The International Council for the Exploration of the Sea (ICES) has advised that there should be no cod fishing at all in 2026 in the North Sea, Skagerrak, eastern English Channel, and west of Scotland.

The stark warning was issued in the latest stock assessment, published on September 23, 2025.

Southern cod is at a critical low

The advice follows alarming data on the “southern substock,” where spawning biomass has remained below safe biological levels since 2017.

Even with zero fishing, ICES predicts a 44% chance the population will still be below the critical limit in 2027. The council highlights poor recruitment in recent years and a sharp downward revision of stock numbers for 2024 as key reasons for the warning.

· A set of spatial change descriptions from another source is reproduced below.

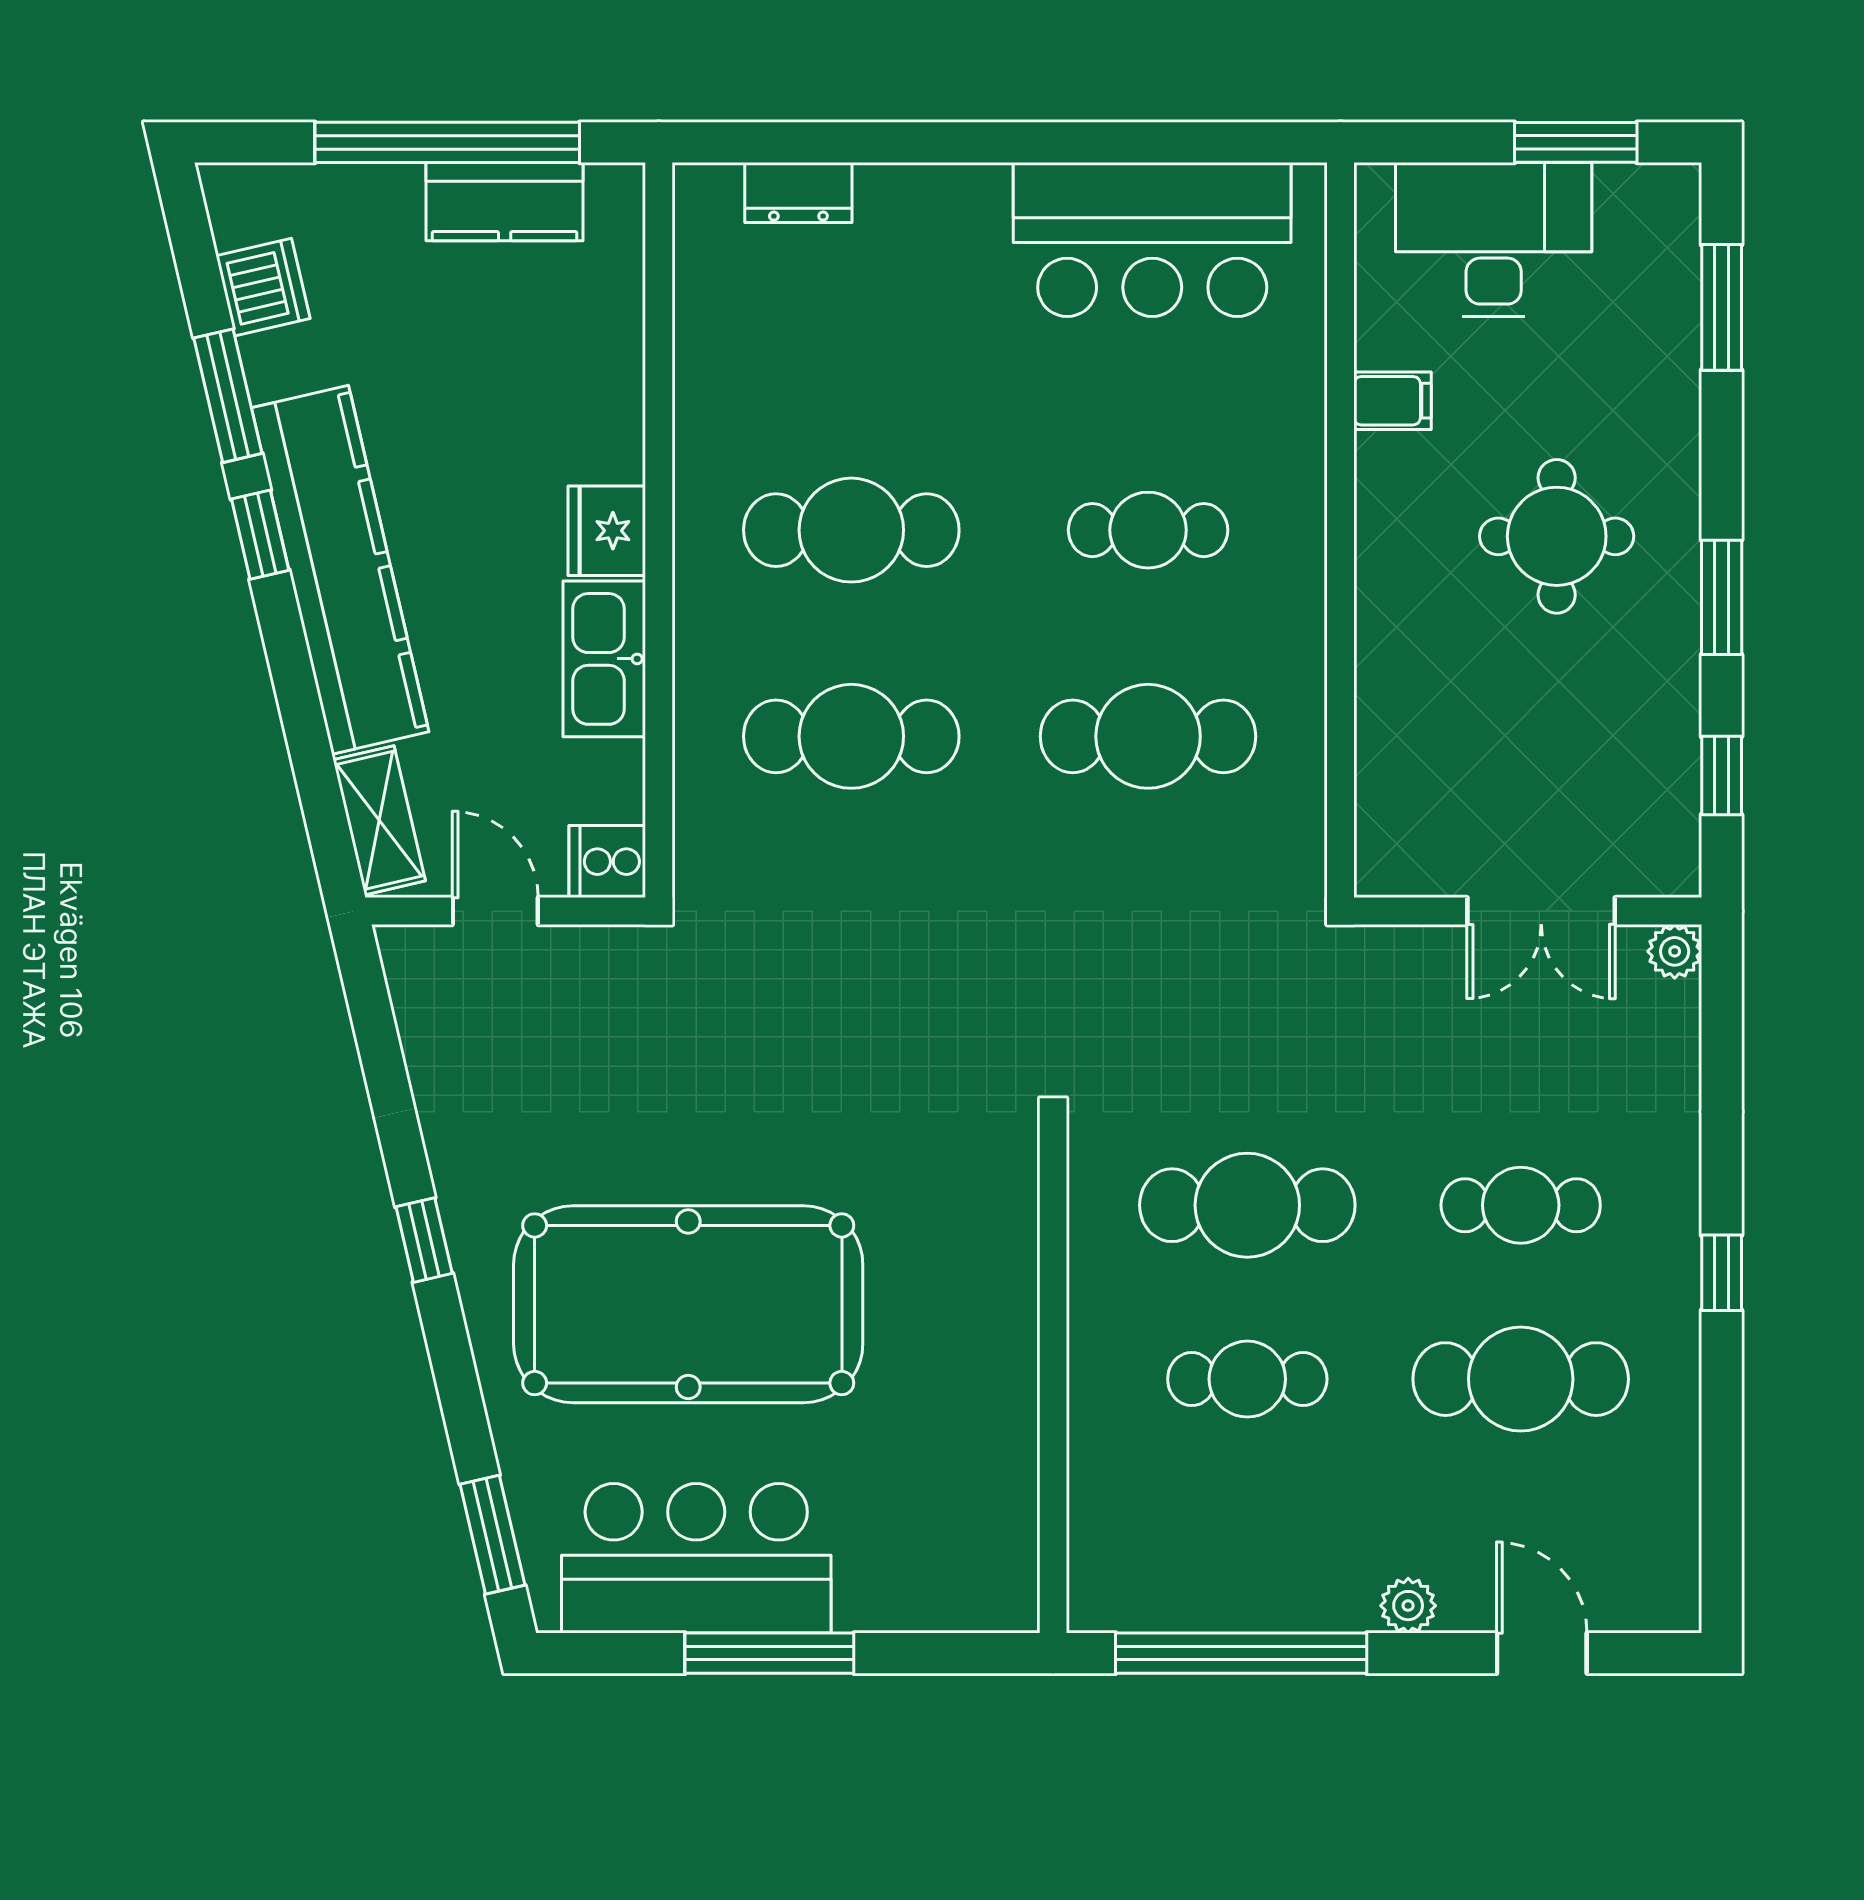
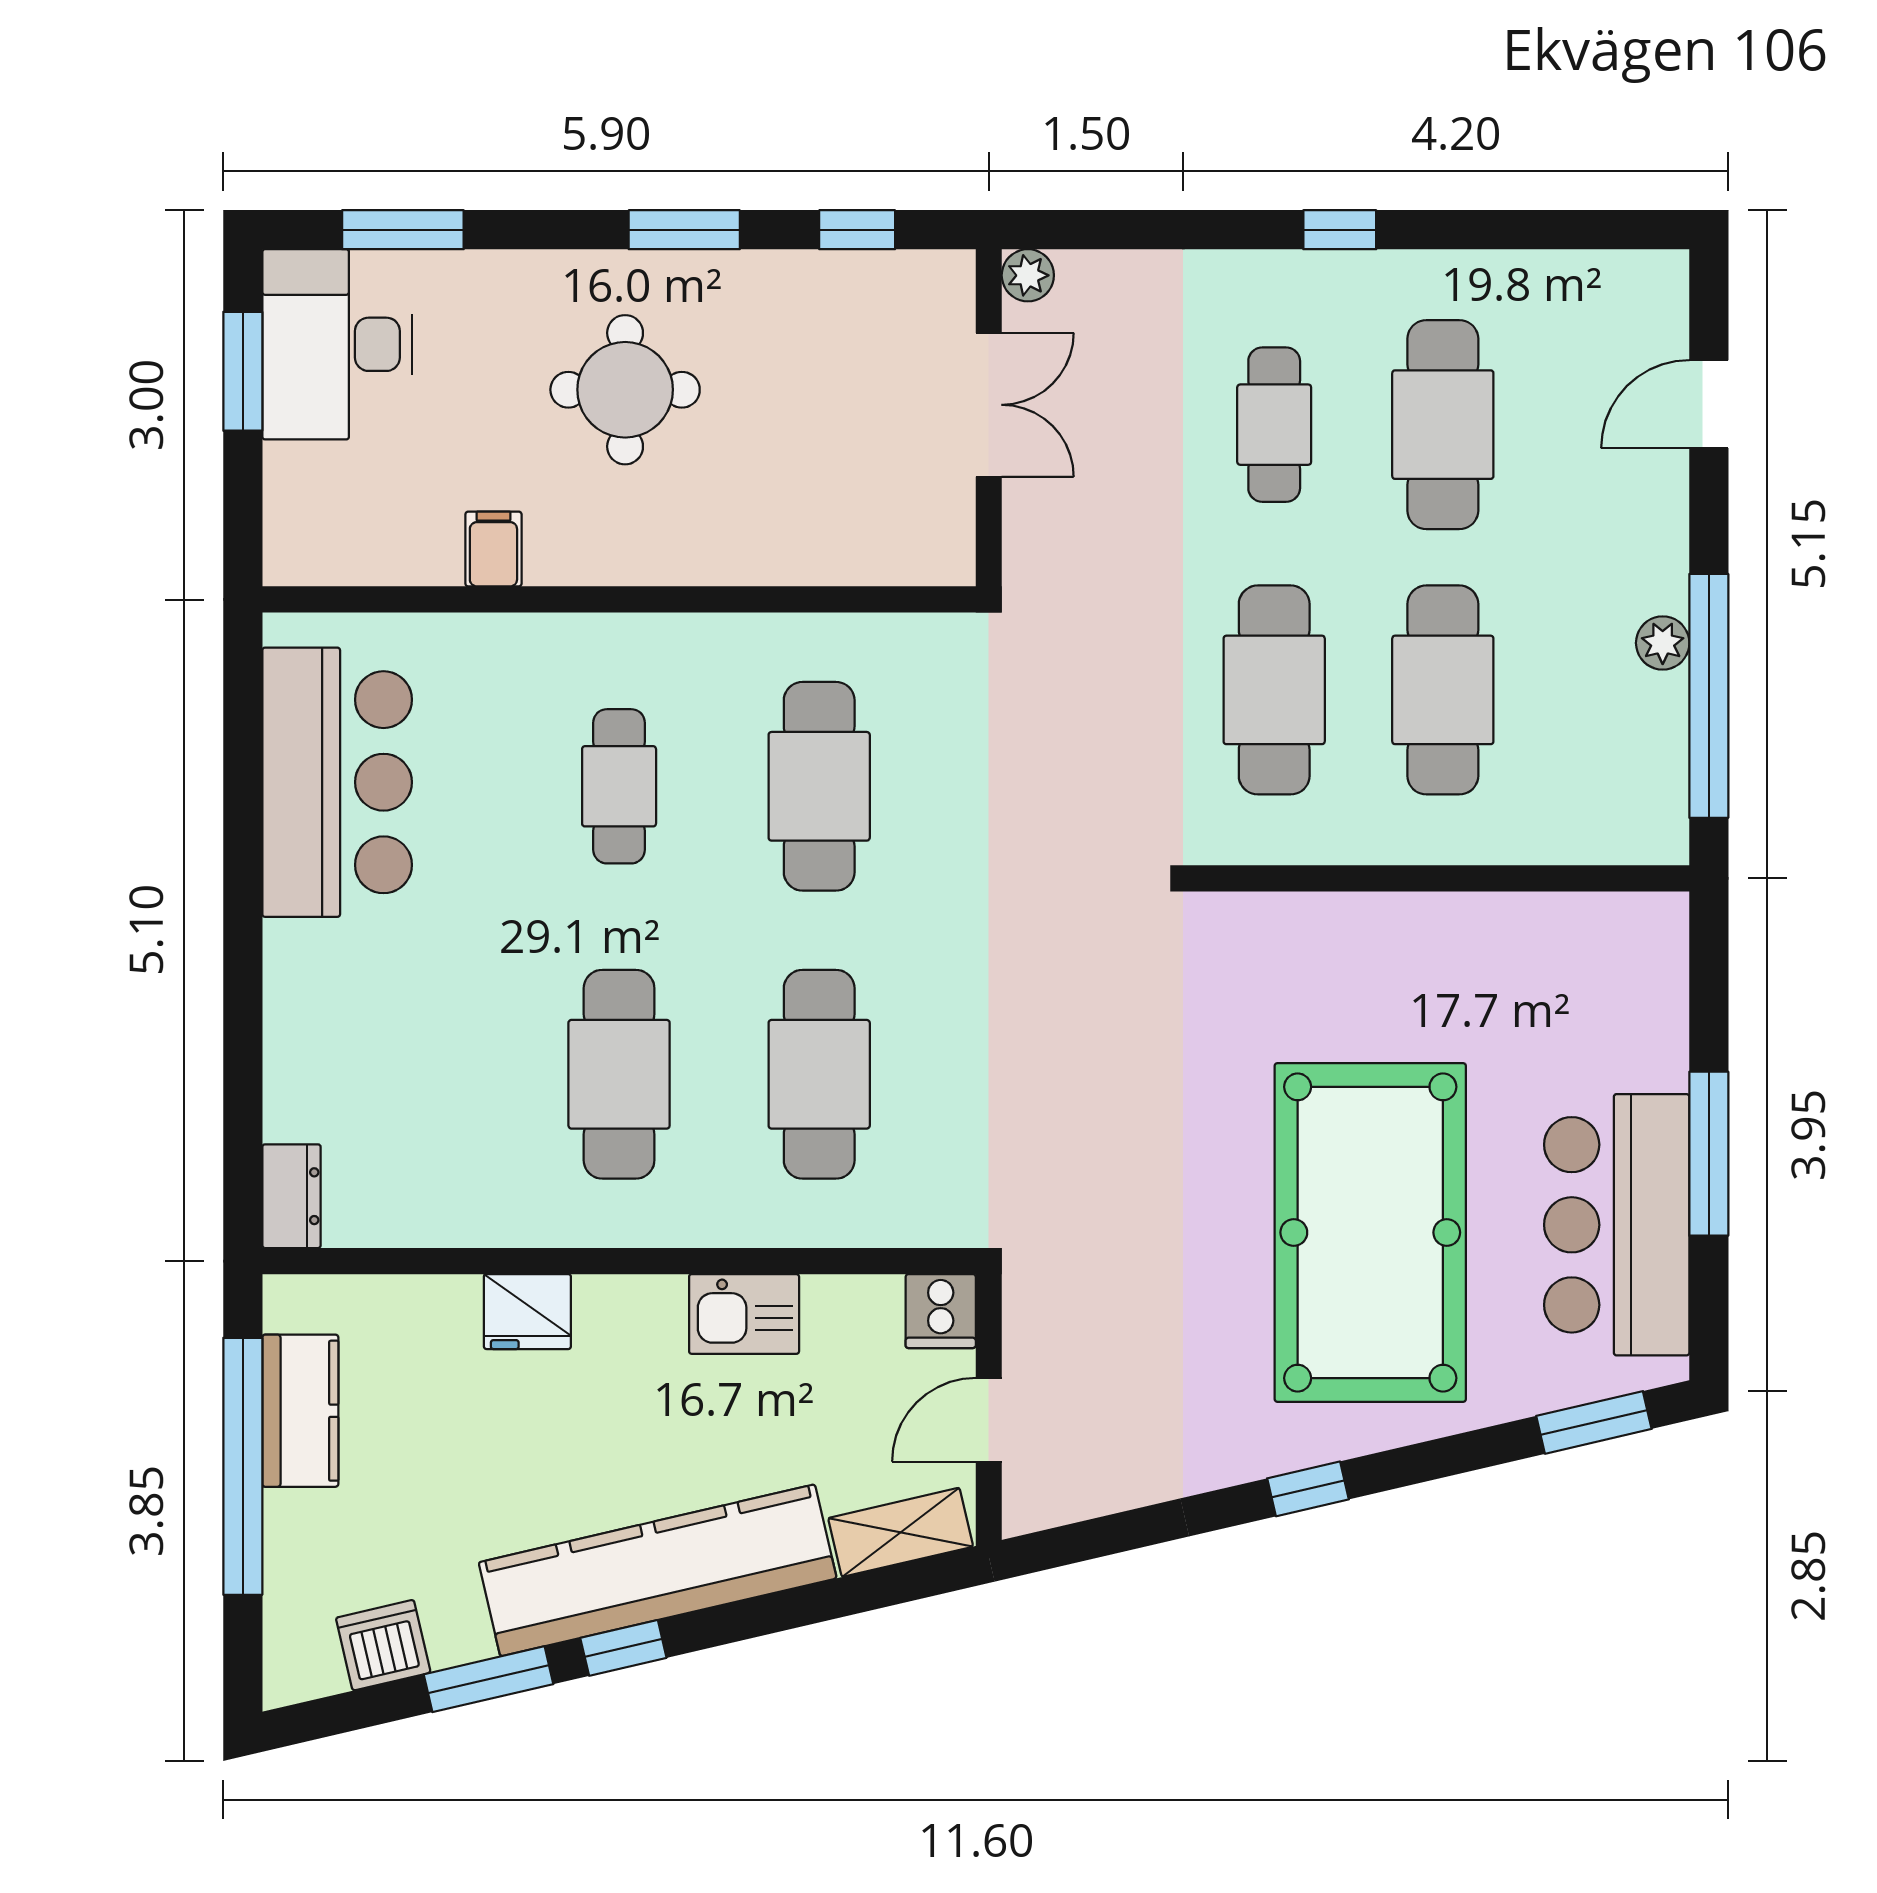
dresser: (798, 193) -> (291, 1196), moved
desk: (1494, 240) -> (337, 344), moved
fridge: (607, 531) -> (527, 1312), moved
kitchen sink: (604, 659) -> (744, 1314), width x0.73
cafe table: (1247, 1379) -> (1443, 690), width x1.37, depth x1.35
plant: (1408, 1606) -> (1663, 643), moved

Mixed stocks complicate the picture

Cod in the northern shelf waters are divided into three substocks – northwestern, southern, and Viking. While the northwestern and Viking groups are in better shape, they still suffer from high fishing pressure.

Because the three substocks mix in most seasons, ICES says protecting the weakest one requires halting fishing altogether.

In 2025, catches of cod across these areas totalled almost 29,000 tonnes, with an additional 6,000 tonnes discarded. ICES notes that under current conditions, any fishing activity risks pushing the southern stock closer to collapse.

Long history of warnings

The call for a zero catch is not unprecedented. ICES has repeatedly recommended drastic cuts over the past three decades, including full closures in the early 2000s.

While management measures helped stabilise the stock at times, the southern population has failed to recover. The 2025 advice is among the starkest yet, highlighting the fragility of cod despite decades of restrictions.

The EU, UK, and Norway will now decide whether to follow the advice in upcoming quota talks. If adopted, it would mark a significant blow to fleets across northern Europe, particularly in Denmark, Scotland, and Norway, which all depend on cod as a key target and bycatch species.